▶ **Activity A**
In the El Niño thread, what chance did the agency give that the NOAA operational definition for El Niño would be met for June–August 2004?
▶ **Activity B**
Resume the El Niño thread after its last post.

▶ **Passage to read**
"""

Another El Niño?

Discussion in 'Lawn Mowing' started by Mark McC, Aug 6, 2004.

  1. Mark McC

    Mark McC LawnSite Bronze Member
    Messages: 1,565

    According to the National Weather Service, another El Niño may be forming.

    The NWS's Climate Prediction Center posed a notice on its Web site (announcment located at
    that "The recent increase and eastward expansion of positive SST anomalies in the central equatorial Pacific indicate the possible early stages of a warm episode."

    Based on the supporting data, the agency concluded that there is "about a 50% chance that the NOAA operational definition for El Niño...will be satisfied for the period June-August 2004."

    NOAA has not declared this an El Nino episode, but we would all do well to track these developments.
  2. wriken

    wriken LawnSite Silver Member
    Messages: 2,154

    whats that mean for weather in Mich, for the winter?
  3. mtdman

    mtdman LawnSite Gold Member
    Messages: 3,143

    Good question. Last time we didn't have snow all winter, back in 97-98. Let's NOT hope for that this year!

"""

▶ **Entries provided**
"""

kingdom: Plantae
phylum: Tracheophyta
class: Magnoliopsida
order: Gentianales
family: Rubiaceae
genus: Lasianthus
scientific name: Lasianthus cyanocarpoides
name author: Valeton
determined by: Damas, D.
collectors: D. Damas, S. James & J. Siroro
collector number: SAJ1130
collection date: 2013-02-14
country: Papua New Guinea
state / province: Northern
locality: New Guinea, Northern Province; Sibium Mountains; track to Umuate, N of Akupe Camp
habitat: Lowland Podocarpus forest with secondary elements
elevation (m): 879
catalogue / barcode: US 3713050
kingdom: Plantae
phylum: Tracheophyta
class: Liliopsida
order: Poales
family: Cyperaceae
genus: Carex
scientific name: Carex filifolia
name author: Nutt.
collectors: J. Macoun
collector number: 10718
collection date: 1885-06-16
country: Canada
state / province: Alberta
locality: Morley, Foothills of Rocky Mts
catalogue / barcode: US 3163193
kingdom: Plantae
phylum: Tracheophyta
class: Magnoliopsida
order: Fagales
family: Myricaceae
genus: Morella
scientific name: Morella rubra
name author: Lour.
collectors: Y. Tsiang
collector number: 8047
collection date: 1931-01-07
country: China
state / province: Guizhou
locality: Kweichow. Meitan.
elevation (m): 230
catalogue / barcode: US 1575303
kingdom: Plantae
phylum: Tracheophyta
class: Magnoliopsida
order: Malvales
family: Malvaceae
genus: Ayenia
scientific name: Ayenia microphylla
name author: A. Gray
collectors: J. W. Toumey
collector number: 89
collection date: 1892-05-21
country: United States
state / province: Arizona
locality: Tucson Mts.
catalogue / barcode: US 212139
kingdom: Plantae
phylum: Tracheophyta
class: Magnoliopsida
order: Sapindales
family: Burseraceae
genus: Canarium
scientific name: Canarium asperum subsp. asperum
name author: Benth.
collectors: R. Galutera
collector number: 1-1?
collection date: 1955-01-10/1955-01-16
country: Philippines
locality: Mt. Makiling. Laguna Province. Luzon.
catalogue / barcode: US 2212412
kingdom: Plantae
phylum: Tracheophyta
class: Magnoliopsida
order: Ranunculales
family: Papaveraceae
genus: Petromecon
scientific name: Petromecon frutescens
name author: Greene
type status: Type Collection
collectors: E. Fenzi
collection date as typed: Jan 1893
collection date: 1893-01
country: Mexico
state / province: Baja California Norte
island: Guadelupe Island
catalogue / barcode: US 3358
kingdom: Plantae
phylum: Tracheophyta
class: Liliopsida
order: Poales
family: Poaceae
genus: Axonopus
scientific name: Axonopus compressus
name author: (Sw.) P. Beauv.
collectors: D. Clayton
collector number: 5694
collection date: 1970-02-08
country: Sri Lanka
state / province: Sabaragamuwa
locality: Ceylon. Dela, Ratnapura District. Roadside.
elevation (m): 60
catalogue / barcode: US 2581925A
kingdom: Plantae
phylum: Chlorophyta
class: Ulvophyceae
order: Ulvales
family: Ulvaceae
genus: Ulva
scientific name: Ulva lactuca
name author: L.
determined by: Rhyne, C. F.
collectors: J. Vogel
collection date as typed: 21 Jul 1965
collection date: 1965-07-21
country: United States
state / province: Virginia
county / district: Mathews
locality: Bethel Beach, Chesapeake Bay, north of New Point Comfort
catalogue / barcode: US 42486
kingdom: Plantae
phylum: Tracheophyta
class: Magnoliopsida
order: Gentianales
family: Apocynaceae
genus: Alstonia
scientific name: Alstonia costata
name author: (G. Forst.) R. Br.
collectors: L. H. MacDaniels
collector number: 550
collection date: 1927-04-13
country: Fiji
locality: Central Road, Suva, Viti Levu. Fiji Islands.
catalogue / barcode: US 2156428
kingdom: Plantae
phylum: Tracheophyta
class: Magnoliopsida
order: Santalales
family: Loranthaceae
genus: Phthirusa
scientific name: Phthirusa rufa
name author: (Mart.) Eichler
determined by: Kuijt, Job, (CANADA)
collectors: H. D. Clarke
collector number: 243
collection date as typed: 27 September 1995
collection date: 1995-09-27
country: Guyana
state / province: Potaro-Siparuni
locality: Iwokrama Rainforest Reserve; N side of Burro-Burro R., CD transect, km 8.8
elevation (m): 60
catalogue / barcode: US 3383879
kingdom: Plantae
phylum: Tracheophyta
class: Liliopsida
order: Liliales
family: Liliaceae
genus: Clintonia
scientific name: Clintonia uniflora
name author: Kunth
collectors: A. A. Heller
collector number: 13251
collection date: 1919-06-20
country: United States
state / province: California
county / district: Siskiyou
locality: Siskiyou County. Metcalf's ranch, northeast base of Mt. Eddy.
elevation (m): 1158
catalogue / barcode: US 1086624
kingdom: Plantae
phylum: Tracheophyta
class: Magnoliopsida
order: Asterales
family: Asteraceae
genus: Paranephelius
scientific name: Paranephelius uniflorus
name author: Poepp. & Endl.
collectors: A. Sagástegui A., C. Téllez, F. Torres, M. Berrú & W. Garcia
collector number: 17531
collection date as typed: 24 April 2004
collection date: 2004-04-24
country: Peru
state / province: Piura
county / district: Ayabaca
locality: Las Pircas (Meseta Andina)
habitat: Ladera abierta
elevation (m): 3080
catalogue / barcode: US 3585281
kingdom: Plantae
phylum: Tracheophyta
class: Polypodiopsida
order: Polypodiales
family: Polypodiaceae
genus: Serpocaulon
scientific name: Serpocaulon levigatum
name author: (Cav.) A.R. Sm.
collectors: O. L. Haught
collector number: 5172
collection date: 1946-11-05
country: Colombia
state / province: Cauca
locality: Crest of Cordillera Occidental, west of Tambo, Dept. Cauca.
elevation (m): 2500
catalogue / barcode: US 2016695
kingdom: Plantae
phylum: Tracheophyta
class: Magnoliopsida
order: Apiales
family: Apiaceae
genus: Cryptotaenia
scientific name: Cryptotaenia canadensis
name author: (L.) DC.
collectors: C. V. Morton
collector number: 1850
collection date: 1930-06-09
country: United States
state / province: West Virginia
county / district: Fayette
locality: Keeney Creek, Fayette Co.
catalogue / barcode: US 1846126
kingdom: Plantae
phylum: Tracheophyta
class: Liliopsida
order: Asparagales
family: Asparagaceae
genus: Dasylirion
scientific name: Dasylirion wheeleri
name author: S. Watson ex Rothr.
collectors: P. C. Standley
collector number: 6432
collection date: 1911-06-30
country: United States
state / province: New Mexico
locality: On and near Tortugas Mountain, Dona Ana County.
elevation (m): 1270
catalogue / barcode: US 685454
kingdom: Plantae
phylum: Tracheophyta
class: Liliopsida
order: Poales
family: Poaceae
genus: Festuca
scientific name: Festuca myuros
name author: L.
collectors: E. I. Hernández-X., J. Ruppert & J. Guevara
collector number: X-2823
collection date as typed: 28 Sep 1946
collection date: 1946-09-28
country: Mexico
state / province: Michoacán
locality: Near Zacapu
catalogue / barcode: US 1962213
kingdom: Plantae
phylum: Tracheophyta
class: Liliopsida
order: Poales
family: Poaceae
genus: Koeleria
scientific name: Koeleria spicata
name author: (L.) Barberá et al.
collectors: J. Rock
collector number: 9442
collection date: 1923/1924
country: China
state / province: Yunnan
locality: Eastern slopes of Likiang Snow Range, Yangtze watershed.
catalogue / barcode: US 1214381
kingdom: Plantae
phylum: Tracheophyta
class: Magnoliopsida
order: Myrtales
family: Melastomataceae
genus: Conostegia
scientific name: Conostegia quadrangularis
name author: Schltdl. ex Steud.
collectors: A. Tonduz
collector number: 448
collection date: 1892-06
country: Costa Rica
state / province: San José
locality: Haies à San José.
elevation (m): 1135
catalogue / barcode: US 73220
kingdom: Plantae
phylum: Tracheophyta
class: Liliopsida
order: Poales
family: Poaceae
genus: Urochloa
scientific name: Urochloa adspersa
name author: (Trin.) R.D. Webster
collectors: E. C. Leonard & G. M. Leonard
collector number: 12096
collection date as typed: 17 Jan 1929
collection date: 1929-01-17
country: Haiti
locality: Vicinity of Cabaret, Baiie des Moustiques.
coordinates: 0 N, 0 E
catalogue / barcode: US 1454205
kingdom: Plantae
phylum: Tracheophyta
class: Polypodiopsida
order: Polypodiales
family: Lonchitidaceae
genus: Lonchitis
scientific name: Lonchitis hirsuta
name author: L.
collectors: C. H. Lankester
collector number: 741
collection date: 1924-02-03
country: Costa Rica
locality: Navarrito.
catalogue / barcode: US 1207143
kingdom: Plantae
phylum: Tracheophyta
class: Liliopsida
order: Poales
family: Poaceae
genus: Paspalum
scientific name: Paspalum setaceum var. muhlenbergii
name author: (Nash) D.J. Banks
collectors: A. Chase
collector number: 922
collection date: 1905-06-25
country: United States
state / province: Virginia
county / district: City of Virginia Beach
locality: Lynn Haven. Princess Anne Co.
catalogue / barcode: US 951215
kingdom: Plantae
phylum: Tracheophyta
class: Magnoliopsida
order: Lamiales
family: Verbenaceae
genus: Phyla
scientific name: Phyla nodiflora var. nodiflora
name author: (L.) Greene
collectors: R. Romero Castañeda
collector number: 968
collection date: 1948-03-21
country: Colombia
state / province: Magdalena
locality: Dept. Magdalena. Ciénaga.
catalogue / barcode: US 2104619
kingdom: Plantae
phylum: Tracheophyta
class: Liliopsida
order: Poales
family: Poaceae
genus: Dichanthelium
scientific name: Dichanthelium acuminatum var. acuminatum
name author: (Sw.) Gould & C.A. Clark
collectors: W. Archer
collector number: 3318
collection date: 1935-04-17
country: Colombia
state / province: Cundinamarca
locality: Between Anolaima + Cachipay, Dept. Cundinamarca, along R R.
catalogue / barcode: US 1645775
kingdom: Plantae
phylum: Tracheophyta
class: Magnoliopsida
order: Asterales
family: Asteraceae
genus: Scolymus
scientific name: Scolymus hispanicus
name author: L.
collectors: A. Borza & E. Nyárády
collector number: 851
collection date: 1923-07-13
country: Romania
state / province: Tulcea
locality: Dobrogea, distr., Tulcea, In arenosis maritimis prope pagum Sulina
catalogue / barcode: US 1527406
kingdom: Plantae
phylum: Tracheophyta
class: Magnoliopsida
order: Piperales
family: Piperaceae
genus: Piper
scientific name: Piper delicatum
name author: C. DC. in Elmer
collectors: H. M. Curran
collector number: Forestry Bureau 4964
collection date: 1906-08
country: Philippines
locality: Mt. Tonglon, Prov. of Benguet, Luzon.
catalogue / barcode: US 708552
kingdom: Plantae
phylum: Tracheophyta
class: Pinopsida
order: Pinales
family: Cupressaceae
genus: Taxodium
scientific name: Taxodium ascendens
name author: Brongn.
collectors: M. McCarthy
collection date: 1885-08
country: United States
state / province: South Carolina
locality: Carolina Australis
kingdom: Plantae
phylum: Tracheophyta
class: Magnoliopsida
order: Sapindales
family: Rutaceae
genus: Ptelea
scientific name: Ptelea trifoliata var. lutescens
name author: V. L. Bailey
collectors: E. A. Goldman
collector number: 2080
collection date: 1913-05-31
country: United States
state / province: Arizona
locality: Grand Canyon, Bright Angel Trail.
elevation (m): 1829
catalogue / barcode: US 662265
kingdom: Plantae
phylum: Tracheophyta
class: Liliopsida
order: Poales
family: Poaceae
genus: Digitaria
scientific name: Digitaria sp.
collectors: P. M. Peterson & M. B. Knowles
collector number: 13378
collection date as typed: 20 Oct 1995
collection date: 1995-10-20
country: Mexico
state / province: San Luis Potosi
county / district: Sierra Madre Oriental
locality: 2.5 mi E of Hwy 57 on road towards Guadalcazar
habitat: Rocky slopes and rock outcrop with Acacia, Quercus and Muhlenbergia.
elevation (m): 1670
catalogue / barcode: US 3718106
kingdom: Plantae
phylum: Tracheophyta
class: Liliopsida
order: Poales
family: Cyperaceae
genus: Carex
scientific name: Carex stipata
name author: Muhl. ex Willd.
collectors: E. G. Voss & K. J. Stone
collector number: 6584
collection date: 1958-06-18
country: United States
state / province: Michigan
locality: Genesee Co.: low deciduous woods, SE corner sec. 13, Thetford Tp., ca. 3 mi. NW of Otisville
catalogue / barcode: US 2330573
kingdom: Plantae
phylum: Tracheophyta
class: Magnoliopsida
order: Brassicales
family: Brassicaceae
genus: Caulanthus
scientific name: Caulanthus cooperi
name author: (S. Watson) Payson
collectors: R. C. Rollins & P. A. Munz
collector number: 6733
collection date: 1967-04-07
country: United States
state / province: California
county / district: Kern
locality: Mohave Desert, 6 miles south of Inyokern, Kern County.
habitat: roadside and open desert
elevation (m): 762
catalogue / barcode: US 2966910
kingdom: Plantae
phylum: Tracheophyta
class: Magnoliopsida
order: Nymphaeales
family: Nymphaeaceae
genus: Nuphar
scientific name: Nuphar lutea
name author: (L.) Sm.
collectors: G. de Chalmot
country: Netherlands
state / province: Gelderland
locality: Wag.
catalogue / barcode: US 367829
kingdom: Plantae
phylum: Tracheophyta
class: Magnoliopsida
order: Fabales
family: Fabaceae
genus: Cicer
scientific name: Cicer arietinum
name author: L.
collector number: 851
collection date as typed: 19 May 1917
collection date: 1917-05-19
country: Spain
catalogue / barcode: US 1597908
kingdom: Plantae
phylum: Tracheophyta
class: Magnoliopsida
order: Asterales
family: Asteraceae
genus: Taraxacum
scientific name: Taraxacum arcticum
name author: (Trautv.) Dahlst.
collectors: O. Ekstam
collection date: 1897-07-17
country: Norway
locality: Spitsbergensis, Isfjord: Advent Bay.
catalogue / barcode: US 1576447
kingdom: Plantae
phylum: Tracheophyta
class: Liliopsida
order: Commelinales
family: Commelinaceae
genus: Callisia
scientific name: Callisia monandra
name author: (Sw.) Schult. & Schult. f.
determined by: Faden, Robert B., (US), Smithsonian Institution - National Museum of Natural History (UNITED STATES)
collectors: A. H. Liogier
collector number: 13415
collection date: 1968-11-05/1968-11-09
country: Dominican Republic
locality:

"""

▶ **Written response A**
About a 50% chance.

▶ **Written response B**
  4. two_planks

    two_planks LawnSite Member
    Messages: 206

    please god say it is so. Last one here we had record snowfalls and were still hiking to ski in July. The rocks in the pick in my signature were all filled in (thats a 15' drop I'm going off there and it was less than 5 that year. YeeeeeeeeHaaaaaaw
  5. two_planks

    two_planks LawnSite Member
    Messages: 206

    El Nino 'could strike this year'

    By Richard Black
    BBC science correspondent

    El-Nino can cause billions of dollars of economic damage globally with ruined crops and floods
    An El Nino event may be on its way this year, according to the US government's climate prediction centre.
    The agency says it has detected changes in sea temperatures in the Pacific Ocean, which occur before El Nino.

    However, other climatologists caution that it is too early to make a firm judgement as the Pacific has been highly variable this year.

    Seven years ago, the event caused billions of dollars of economic damage globally, with ruined crops and floods.

    El Nino usually occurs about once every seven years.

    The last major event was in 1997 and 1998, so in the words of a prominent UK climatologist, "we're due for one."

    Based on observations in the Pacific Ocean, the US climate prediction centre says there is a 50% chance that it is coming this year.

    Some other scientists agree with the US analysis but others say it is too early to tell.

    Certainly, it is unusual for El Nino to begin this late in the year.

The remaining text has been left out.